Les modifications dont nous allons parler sont donc de celles qu’il est le plus facile de constater dans une flore si bien connue. Ces modifications sont dues soit au retrait, soit à l’arrivée de certaines espèces. Il en est, en effet, qui de nos jours disparaissent encore de notre flore comme elles l’ont fait dans les époques géologiques. De même que le grand cerf d’Irlande s’est éteint il y a seulement quelques siècles, de même la culture du figuier, célébrée aux environs de Paris par Julien l’Apostat, et celle de la vigne, attestée en Angleterre par plusieurs chartes de l’époque de la conquête normande, ont notablement reculé vers le Midi, sous l’influence d’un refroidissement lent de notre climat.
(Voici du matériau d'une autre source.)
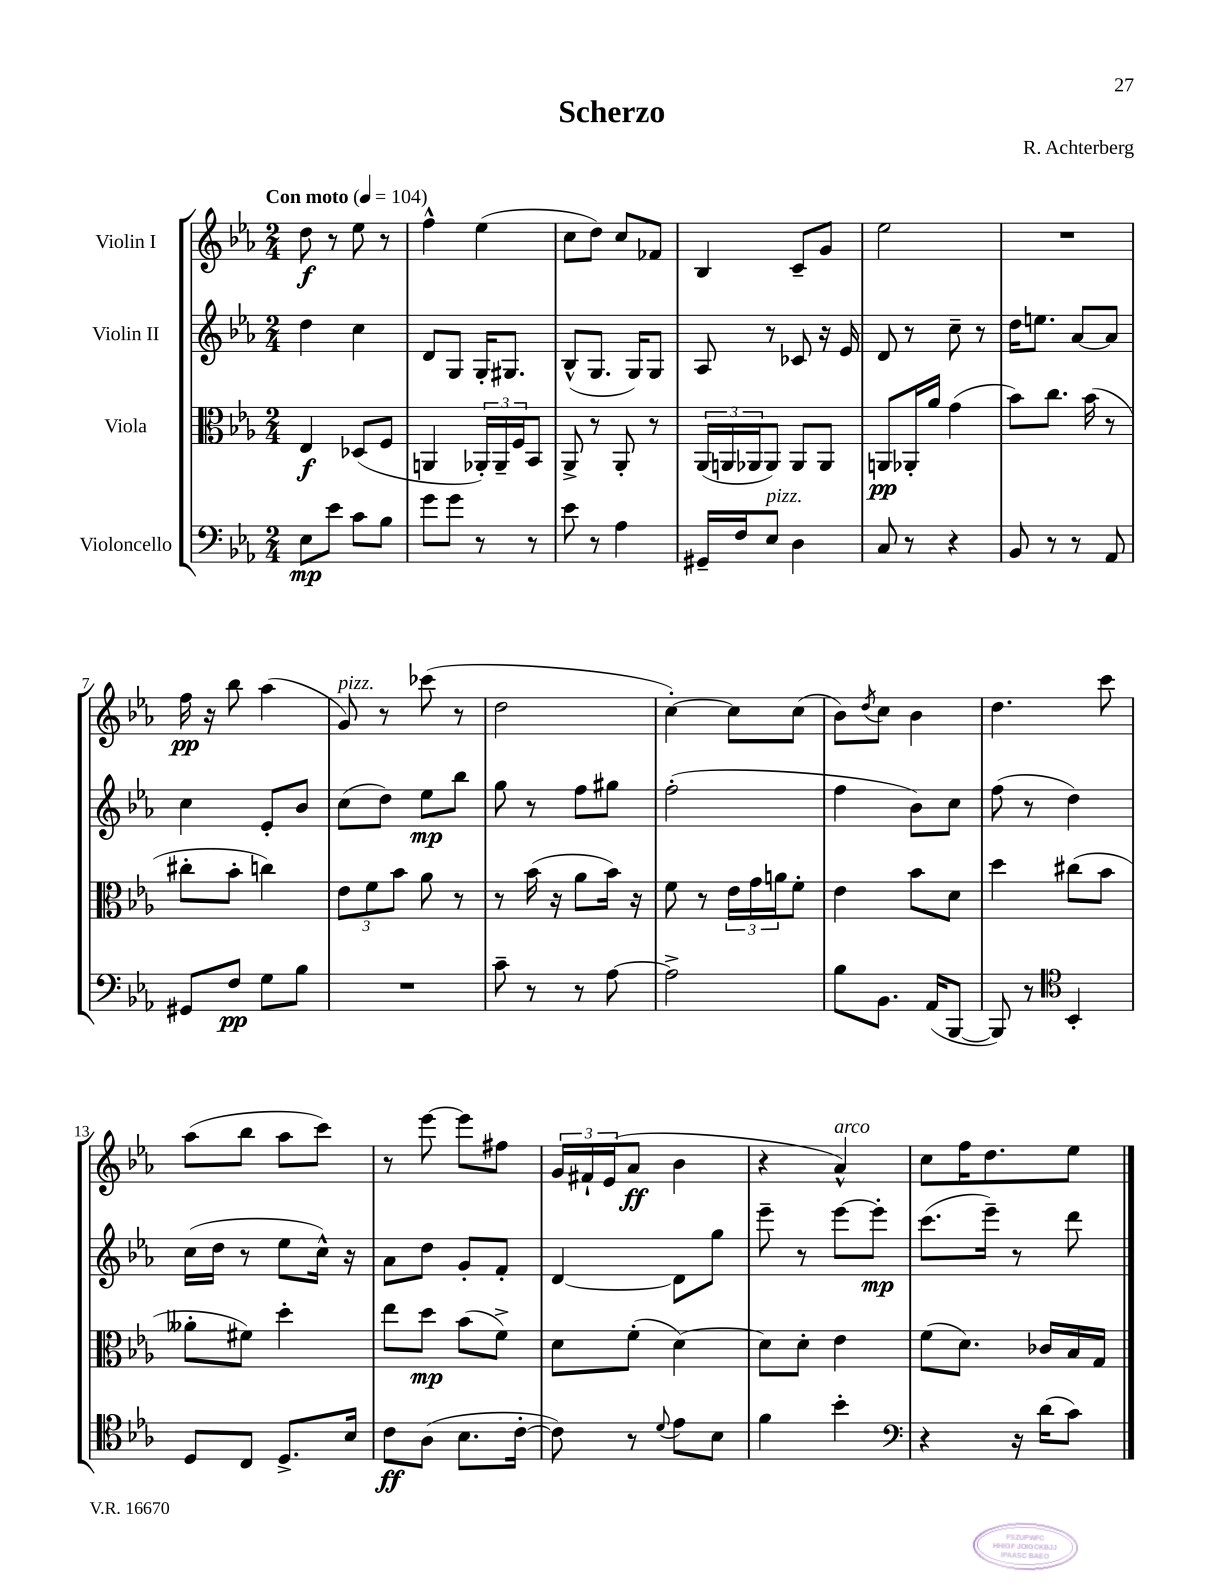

**kern	**dynam	**kern	**dynam	**kern	**dynam	**kern	**dynam
*part4	*part4	*part3	*part3	*part2	*part2	*part1	*part1
*staff4	*staff4	*staff3	*staff3	*staff2	*staff2	*staff1	*staff1
*I"Violoncello	*	*I"Viola	*	*I"Violin II	*	*I"Violin I	*
*clefF4	*	*clefC3	*	*clefG2	*	*clefG2	*
*k[b-e-a-]	*	*k[b-e-a-]	*	*k[b-e-a-]	*	*k[b-e-a-]	*
*M2/4	*	*M2/4	*	*M2/4	*	*M2/4	*
*MM104	*	*MM104	*	*MM104	*	*MM104	*
=1	=1	=1	=1	=1	=1	=1	=1
!	!	!	!	!	!	!LO:TX:a:B:t=Con moto	!
8E-\L	mp	4E-/	f	4dd\	.	8dd\	f
8e-\J	.	.	.	.	.	8r	.
8c\L	.	(8D-X/L	.	4cc\	.	8ee-\	.
8B-\J	.	8F/J	.	.	.	8r	.
=2	=2	=2	=2	=2	=2	=2	=2
8g\L	.	4AAn/	.	8d/L	.	4ff^^\	.
8g\J	.	.	.	8G/J	.	.	.
8r	.	24AA-X'/LL)	.	16G'/KL	.	(4ee-\	.
.	.	24AA-~/	.	.	.	.	.
.	.	.	.	8.G#X/J	.	.	.
.	.	24F/J	.	.	.	.	.
8r	.	8BB-/J	.	.	.	.	.
=3	=3	=3	=3	=3	=3	=3	=3
8e-\	.	8AA-^/	.	(8B-^^/L	.	8cc\L	.
8r	.	8r	.	8.G/J	.	8dd\J)	.
4A-\	.	8AA-'/	.	.	.	8cc/L	.
.	.	.	.	16G/KL)	.	.	.
.	.	8r	.	8G/J	.	8f-X/J	.
=4	=4	=4	=4	=4	=4	=4	=4
16GG#X~/LL	.	(24AA-/LL	.	8A-/	.	4B-/	.
.	.	24AAn/	.	.	.	.	.
16F/J	.	.	.	.	.	.	.
.	.	24AA-X/J	.	.	.	.	.
!LO:TX:a:i:t=pizz.	!	!	!	!	!	!	!
8E-/J	.	8AA-/J)	.	8r	.	.	.
4D\	.	8AA-/L	.	8c-X/	.	8c~/L	.
.	.	8AA-/J	.	16r	.	8g/J	.
.	.	.	.	16e-/	.	.	.
=5	=5	=5	=5	=5	=5	=5	=5
8C/	.	8AAn/L	pp	8d/	.	2ee-\	.
8r	.	16AA-X'/L	.	8r	.	.	.
.	.	16a-/JJ	.	.	.	.	.
4r	.	(4g\	.	8cc~\	.	.	.
.	.	.	.	8r	.	.	.
=6	=6	=6	=6	=6	=6	=6	=6
8BB-/	.	8b-\L)	.	16dd\KL	.	2r	.
.	.	.	.	8.een\J	.	.	.
8r	.	8.cc\J	.	.	.	.	.
8r	.	.	.	[8a-/L	.	.	.
.	.	(16b-\	.	.	.	.	.
8AA-/	.	8r	.	8a-/J]	.	.	.
!!LO:LB:g=z
=7	=7	=7	=7	=7	=7	=7	=7
8GG#X/L	.	8cc#X'\L	.	4cc\	.	16ff\	pp
.	.	.	.	.	.	16r	.
8F/J	pp	8b-'\J	.	.	.	8bb-\	.
8G\L	.	4ccn\)	.	8e-'/L	.	(4aa-\	.
8B-\J	.	.	.	8b-/J	.	.	.
=8	=8	=8	=8	=8	=8	=8	=8
!	!	!	!	!	!	!LO:TX:a:i:t=pizz.	!
2r	.	12e-\L	.	(8cc\L	.	8g/)	.
.	.	12f\	.	.	.	.	.
.	.	.	.	8dd\J)	.	8r	.
.	.	12b-\J	.	.	.	.	.
.	.	8a-\	.	8ee-\L	mp	(8ccc-X\	.
.	.	8r	.	8bb-\J	.	8r	.
=9	=9	=9	=9	=9	=9	=9	=9
8c~\	.	8r	.	8gg\	.	2dd\	.
8r	.	(16b-\	.	8r	.	.	.
.	.	16r	.	.	.	.	.
8r	.	8a-\L	.	8ff\L	.	.	.
[8A-\	.	16b-\Jk)	.	8gg#X\J	.	.	.
.	.	16r	.	.	.	.	.
=10	=10	=10	=10	=10	=10	=10	=10
2A-^\]	.	8f\	.	(2ff'\	.	[4cc'\)	.
.	.	8r	.	.	.	.	.
.	.	24e-\LL	.	.	.	8cc\L]	.
.	.	24g\	.	.	.	.	.
.	.	24an\J	.	.	.	.	.
.	.	8f'\J	.	.	.	(8cc\J	.
=11	=11	=11	=11	=11	=11	=11	=11
8B-\L	.	4e-\	.	4ff\	.	8b-\L)	.
.	.	.	.	.	.	8qdd/	.
8.BB-\J	.	.	.	.	.	8cc\J	.
.	.	8b-\L	.	8b-\L)	.	4b-\	.
(16AA-/KL	.	.	.	.	.	.	.
[8BBB-/J	.	8d\J	.	8cc\J	.	.	.
=12	=12	=12	=12	=12	=12	=12	=12
8BBB-/])	.	4dd\	.	(8ff\	.	4.dd\	.
8r	.	.	.	8r	.	.	.
*clefC4	*	*	*	*	*	*	*
4BB-'/	.	(8cc#X\L	.	4dd\)	.	.	.
.	.	8b-\J	.	.	.	8ccc\	.
!!LO:LB:g=z
=13	=13	=13	=13	=13	=13	=13	=13
8D/L	.	8a--X'\L	.	(16cc\LL	.	(8aa-\L	.
.	.	.	.	16dd\JJ	.	.	.
8C/J	.	8f#X\J)	.	8r	.	8bb-\J	.
8.D^/L	.	4dd'\	.	8ee-\L	.	8aa-\L	.
.	.	.	.	16cc^^\Jk)	.	8ccc\J)	.
16B-/Jk	.	.	.	16r	.	.	.
=14	=14	=14	=14	=14	=14	=14	=14
8c\L	ff	8ee-\L	.	8a-\L	.	8r	.
(8A-\J	.	8dd\J	mp	8dd\J	.	[8eee-\	.
8.B-\L	.	(8b-\L	.	8g'/L	.	8eee-\L]	.
.	.	8f^\J)	.	8f'/J	.	8ff#X\J	.
[16c'\Jk	.	.	.	.	.	.	.
=15	=15	=15	=15	=15	=15	=15	=15
8c\])	.	8d\L	.	[4d/	.	24g/LL	.
.	.	.	.	.	.	24f#X`/	.
.	.	.	.	.	.	(24e-/J	.
8r	.	(8f'\J	.	.	.	8a-/J	ff
8qqd/	.	.	.	.	.	.	.
8e-\L	.	[4d\)	.	8d\L]	.	4b-\	.
8B-\J	.	.	.	8gg\J	.	.	.
=16	=16	=16	=16	=16	=16	=16	=16
4f\	.	8d\L]	.	8eee-~\	.	4r	.
.	.	8d'\J	.	8r	.	.	.
!	!	!	!	!	!	!LO:TX:a:i:t=arco	!
4b-'\	.	4e-\	.	[8eee-\L	.	4a-^^/)	.
.	.	.	.	8eee-'\J]	mp	.	.
=17	=17	=17	=17	=17	=17	=17	=17
*clefF4	*	*	*	*	*	*	*
4r	.	(8f\L	.	(8.ccc\L	.	8cc\L	.
.	.	8.d\J)	.	.	.	16ff\K	.
.	.	.	.	16eee-~\Jk)	.	8.dd\	.
16r	.	.	.	8r	.	.	.
(16d\KL	.	16c-X/LL	.	.	.	.	.
8c\J)	.	16B-/	.	8ddd\	.	8ee-\J	.
.	.	16G/JJ	.	.	.	.	.
==	==	==	==	==	==	==	==
*-	*-	*-	*-	*-	*-	*-	*-
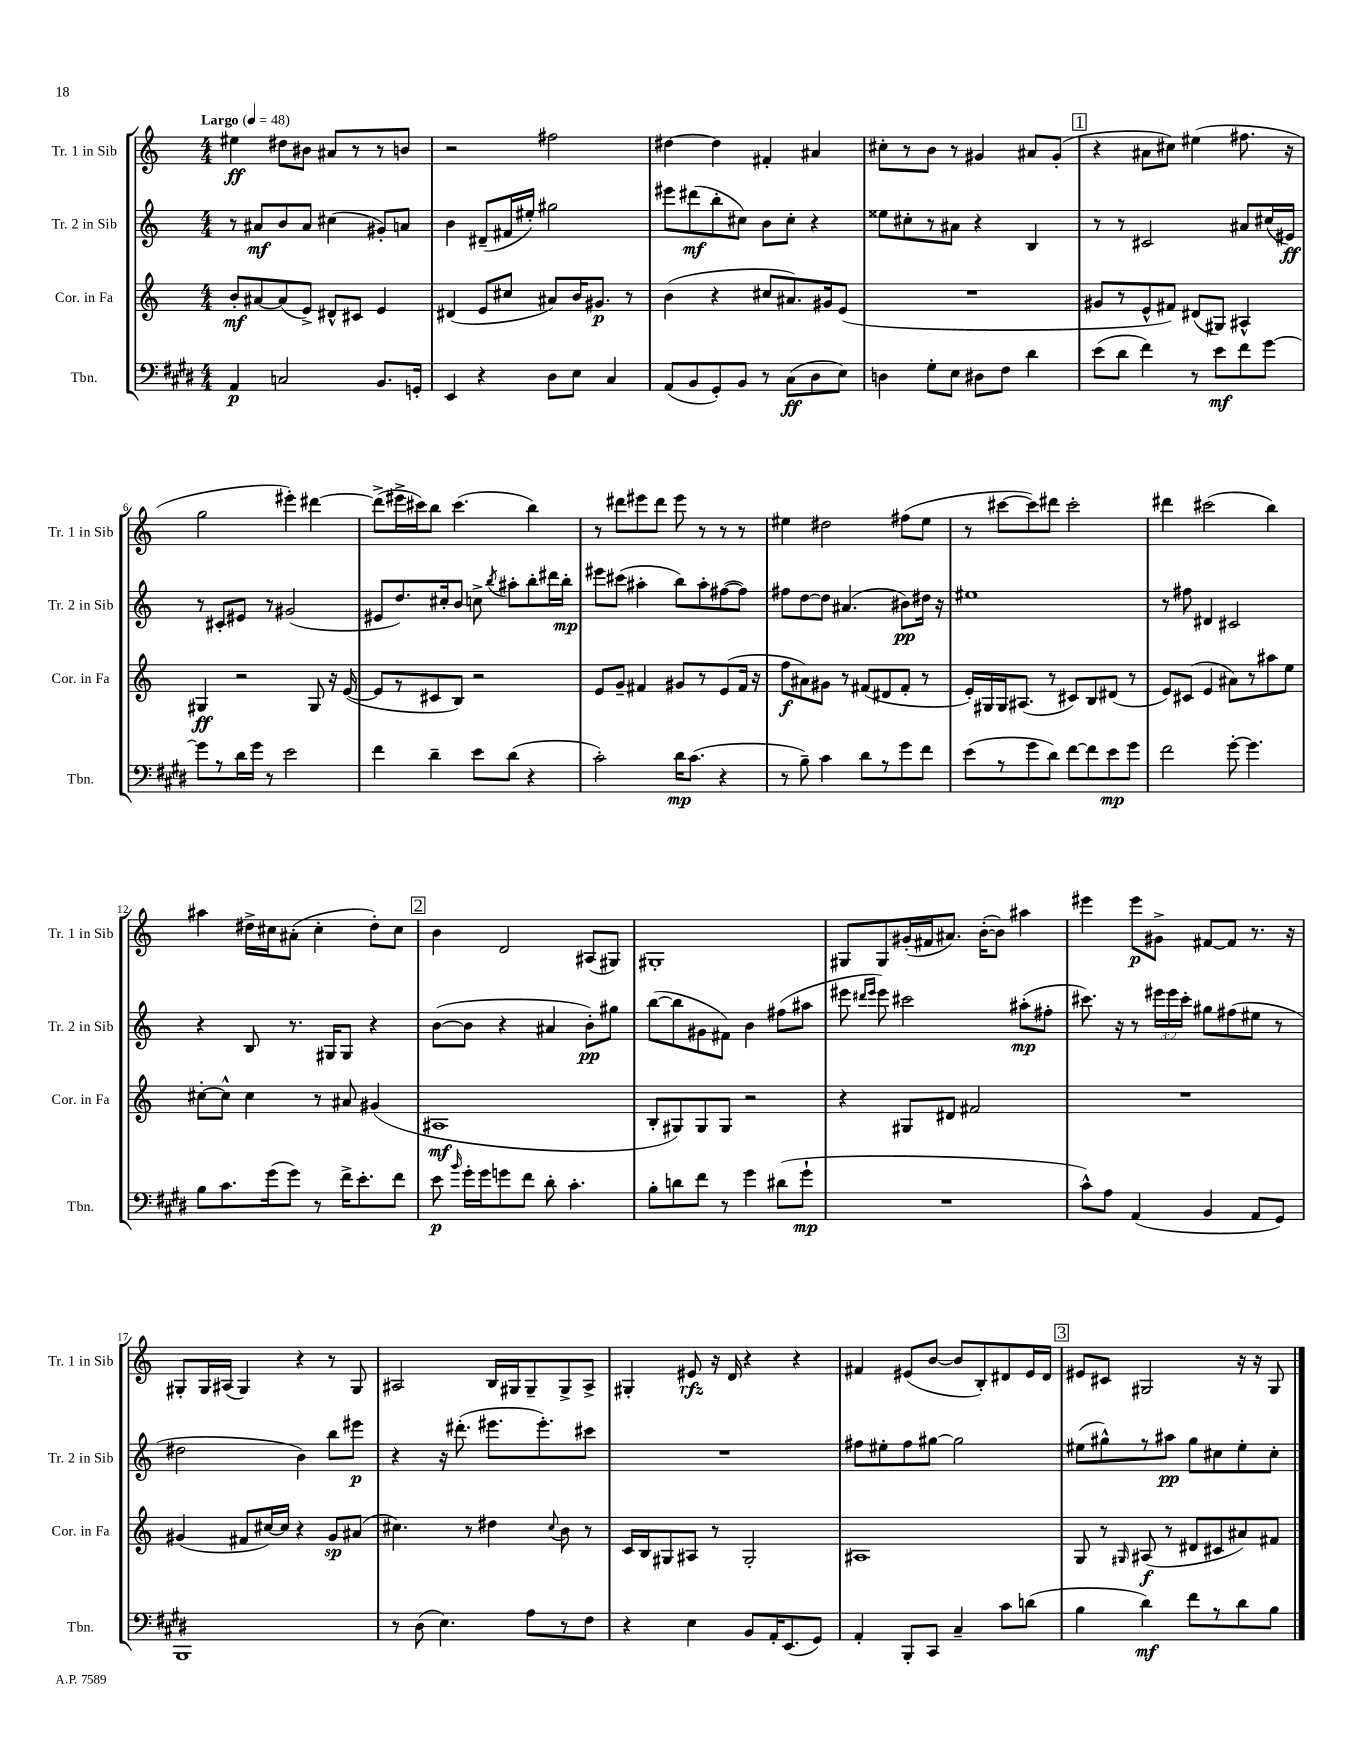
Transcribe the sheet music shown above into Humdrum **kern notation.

**kern	**kern	**kern	**kern
*staff4	*staff3	*staff2	*staff1
*clefF4	*clefG2	*clefG2	*clefG2
*k[f#c#g#d#]	*k[]	*k[]	*k[]
*M4/4	*M4/4	*M4/4	*M4/4
*MM48	*MM48	*MM48	*MM48
4AA	8b'	8r	4ee#
.	[8a#	8a#	.
2C	(8a#]	8b	8dd#
.	8e^)	8a#	8b#
.	8d#^^	(4cc#	8a#
.	8c#	.	8r
8.BB	4e	8g#')	8r
.	.	8a	8b
16GG'	.	.	.
=	=	=	=
4EE	(4d#	4b	2r
4r	8e	(8d#~	.
.	8cc#	16f#	.
.	.	16ee#')	.
8D#	8a#)	2gg#	2ff#
8E	16b	.	.
.	8.g#	.	.
4C#	.	.	.
.	8r	.	.
=	=	=	=
(8AA	(4b	8eee#	[4dd#
8BB	.	(8ddd#	.
8GG#')	4r	8bb'	4dd#]
8BB	.	8cc#)	.
8r	8cc#	8b	4f#'
(8C#	8.a#)	8cc#'	.
8D#	.	4r	4a#
.	16g#	.	.
8E)	(8e	.	.
=	=	=	=
4D	1r	8ee##	8cc#'
.	.	8cc#'	8r
8G#'	.	8r	8b
8E	.	8a#	8r
8D#	.	4r	4g#
8F#	.	.	.
4d#	.	4B	8a#
.	.	.	(8g#'
=	=	=	=
(8e	8g#	8r	4r
8d#	8r	8r	.
4f#)	8e^^	2c#	8a#
.	8f#)	.	8cc#)
8r	(8d#	.	(4ee#
8e	8G#)	.	.
8f#	4A#^^	8a#	8.ff#
[8g#	.	(16cc#	.
.	.	16e#)	16r
=	=	=	=
8g#]	4G#	8r	2gg
8r	.	8c#'	.
16d#	2r	8e#	.
16g#	.	.	.
8r	.	8r	.
2e	.	(2g#	4eee#')
.	8G#	.	[4ddd#
.	16r	.	.
.	([16e	.	.
=	=	=	=
4f#	8e]	8e#	(8ddd#^]
.	8r	8.dd)	16eee#^
.	.	.	16ccc#)
4d#~	8c#	.	8bb
.	.	16cc#'	.
.	8B)	8b	(4.ccc#
8e	2r	8cc^	.
.	.	8qbb	.
(8d#	.	8aa#'	.
4r	.	8bb'	4bb)
.	.	16ddd#	.
.	.	16bb'	.
=	=	=	=
2c#')	8e	8eee#	8r
.	8g~	(8ccc#	8ddd#
.	4f#	4aa#'	8eee#
.	.	.	8ddd#
16d#	8g#	8bb)	8eee#
(8.c#	.	.	.
.	8r	8aa#'	8r
4r	(8e	([8ff#	8r
.	16f#	8ff#])	8r
.	16r	.	.
=	=	=	=
8r	8ff	8ff#	4ee#
8B~)	8a#)	[8dd	.
4c#	8g#	8dd]	2dd#
.	8r	(4.a#	.
8d#	(8f#	.	.
8r	8d#	.	.
8g#	8f#'	8b#)	(8ff#
8f#	8r	16dd#	8ee#
.	.	16r	.
=	=	=	=
(8e	16e')	1ee#	8r
.	16G#	.	.
8r	16G#	.	[8ccc#
.	(8.A#	.	.
8g#	.	.	8ccc#])
8d#)	8r	.	8ddd#
[8f#	8c#)	.	2ccc#'
8f#]	8B	.	.
8e	(8d#	.	.
8g#	8r	.	.
=	=	=	=
2f#	8e)	8r	4ddd#
.	(8c#	8ff#	.
.	4e	4d#	(2ccc#
[8g#'	8a#)	2c#	.
4.g#]	8r	.	.
.	8aa#	.	4bb)
.	8ee	.	.
=	=	=	=
8B	[8cc#'	4r	4aa#
8.c#	8cc#^^]	.	.
.	4cc#	8B	16dd#^
(16g#	.	.	16cc#
8g#)	.	8.r	(8a#'
8r	8r	.	4cc#'
.	.	16G#	.
16f#^	8a#	8G#	.
8.e'	.	.	.
.	(4g#	4r	8dd#')
8f#	.	.	8cc#
=	=	=	=
8e	1A#	([8b	4b
16qqb	.	.	.
16g#'	.	8b]	.
16g#	.	.	.
8g	.	4r	2d
8f#	.	.	.
8d#'	.	4a#	.
4.c#'	.	.	.
.	.	8b')	(8A#
.	.	8gg#	8G#)
=	=	=	=
8B'	8B'	([8bb	1G#'
8d	8G#)	8bb]	.
8f#	8G#	8g#	.
8r	8G#	8f#)	.
4g#	2r	4b	.
(8d#	.	(8ff#	.
8g#`	.	8aa#	.
=	=	=	=
1r	4r	8eee#	8G#
.	.	16qqddd#	.
.	.	16qqeee#	.
.	.	8eee#)	8G#
.	8G#	2ccc#	(16g#'
.	.	.	16f#
.	8d#	.	8.a#)
.	2f#	.	.
.	.	.	([16b'
.	.	.	8b])
.	.	(8aa#'	4aa#
.	.	8ff#'	.
=	=	=	=
8c#^^)	1r	8.ccc#)	4eee#
8A	.	.	.
.	.	16r	.
(4AA	.	8r	8eee#
.	.	24eee#	8g#^
.	.	24eee#	.
.	.	24ccc#'	.
4BB	.	8gg#	[8f#
.	.	(8ff#	8f#]
8AA	.	8ee#	8.r
8GG#)	.	8r	.
.	.	.	16r
=	=	=	=
1BBB	(4g#	2dd#	8G#'
.	.	.	16G#
.	.	.	(16A#
.	8f#	.	4G#)
.	[16cc#)	.	.
.	16cc#]	.	.
.	4r	4b)	4r
.	8g#	8bb	8r
.	(8a#	8eee#	8G#
=	=	=	=
8r	4.cc#)	4r	2A#
(8D#	.	.	.
4.E)	.	16r	.
.	.	(8.ddd#'	.
.	8r	.	.
.	4dd#	8.eee#	16B
.	.	.	16G#
8A	.	.	8G#~
.	.	8.eee#')	.
.	8qqcc#	.	.
8r	8b	.	8G#^
8F#	8r	8ccc#	8A#^
=	=	=	=
4r	16c	1r	4G#'
.	16B	.	.
.	8G#	.	.
4E	8A#	.	8e#
.	8r	.	16r
.	.	.	16d
8BB	2G#'	.	4r
16AA'	.	.	.
(8.EE	.	.	.
.	.	.	4r
8GG#)	.	.	.
=	=	=	=
4AA'	1A#	8ff#	4f#
.	.	8ee#'	.
8BBB'	.	8ff#	(8e#
8CC#	.	[8gg#	[8b
4C#~	.	2gg#]	8b]
.	.	.	8B')
8c#	.	.	8d#
(8d	.	.	16e#
.	.	.	16d#
=	=	=	=
4B	8G	(8ee#	8e#
.	8r	8gg#^^)	8c#
.	16qqG#	.	.
4d#)	(8A#	8r	2G#
.	8r	8aa#	.
8f#	8d#	8gg#	.
8r	8c#	8cc#	.
8d#	8a#)	8ee#'	16r
.	.	.	16r
8B	8f#	8cc#'	8G#
==	==	==	==
*-	*-	*-	*-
Ce refroidissement n’est pas graduel, on le sait ; il ne procède pas d’une année à l’autre par une série d’abaissemens de l’échelle thermométrique, et il est compatible avec des étés exceptionnellement brûlans, comme celui-ci ; mais de temps à autre un hiver meurtrier vient anéantir certaines cultures et certaines espèces, de même qu’une suite d’automnes exceptionnellement tempérés empêche la maturation de certains fruits et la propagation des essences qui les portent. L’hiver de 1564, celui de 1709, celui de 1788, celui de 1879-80, ont été désastreux. Les ravages du dernier d’entre eux, qui ont passé à l’état de calamité publique, ont été étudiés spécialement, pour la forêt de Fontainebleau, par M. Croizette-Desnoyers, sous-inspecteur des forêts, pour le Vendômois, par M. Nouel, professeur de physique au lycée de Vendôme, et à un point de vue plus général dans un rapport officiel adressé au ministre de l’agriculture, par M. Prillieux, professeur à l’Institut agronomique[2]. On y trouve le sujet le plus intéressant de méditation en considérant tant les localités que les essences le plus profondément frappées. Il existe sur la répartition

  1. Epistolœ Caroli à Linné, etc. (Acta Acad. Artium et scientiarum americanarum, ser. nova, t. V. p. 188.)
  2. Voyez le Journal officiel du 19 décembre 1880.